There's an insulating infinite cylinder of equal charge distribution at origin (density given- rho). Let's say it's radius is a. Then some radius outwards, there's another charged conducting cylindrical shell (given linear charge density- lambda) that encloses the original cylinder with some thickness. It's inner surface is at a distance (radius) b from the origin, and its outer surface c from the origin.
I basically need to find V(c) - V(a), the pot. diff at surface of insulator, to outer surface of the shell.
Homework Equations
V(r) = V(r) - V(inf) = INT[E.dl] from inf to r.
E = lamda/ (2pi e0 r)
Area of circle: pi r^2
The Attempt at a Solution
So the potential specifically for inf. cylinders should be something like:
V(r) = lamda/ (2pi e0) INT[1/r dr] from inf to r.

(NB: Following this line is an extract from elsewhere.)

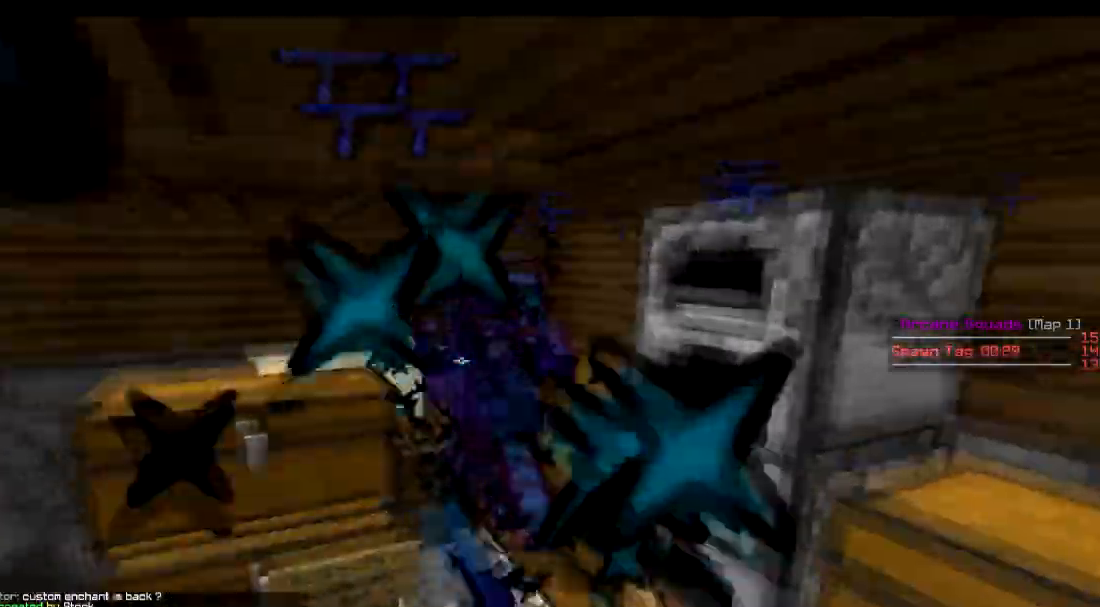
{"keys": ["w"], "events": [[67, "a", "up"], [67, "w", "down"], [317, "w", "up"], [367, "w", "down"]]}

Since rho is useless, I'll have to change it into lambda, by multiplying rho by the area of the cross-sectional circle of the cylinder, (pi a^2). Then we can now view the insulating cylinder as a thin wire at the origin (along z-axis) with lambda = rho*pi*a^2.

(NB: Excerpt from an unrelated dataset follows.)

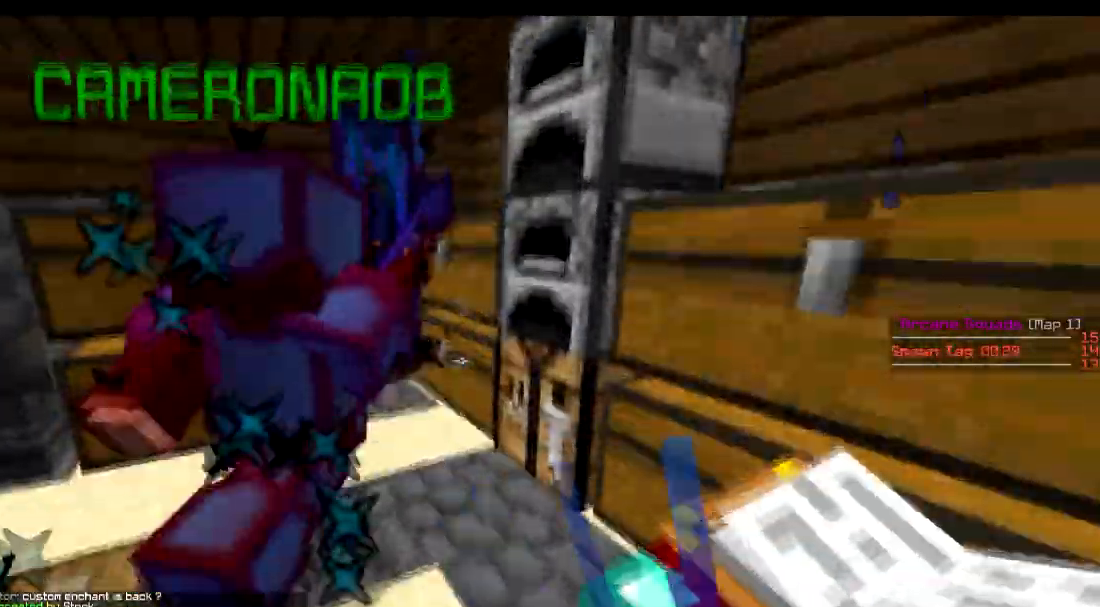
{"keys": [], "events": [[117, "w", "up"], [217, "w", "down"], [368, "w", "up"]]}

to find V(c)-V(a), we must do multiple integrals.
for V(c),
INT[E.dl]<from inf to c>
for V(a),
INT[E.dl]<from inf to c> + INT[E.dl]<from c to b> + INT[E.dl]<from b to a>.
INT[E.dl]<from c to b> should be 0 because the E-filed within the conductor is 0.
so V(c)-V(a) = -INT[E.dl]<from b to a>.
= -lamda/ (2pi e0) INT[1/r dr] from b to a, where lambda as we found is rho*pi*a^2.
= -(rho*a^2)/(2 e0) * (ln(a)-ln(b))
...but apparently I'm wrong D: What did I do wrong, how should I have done it and why??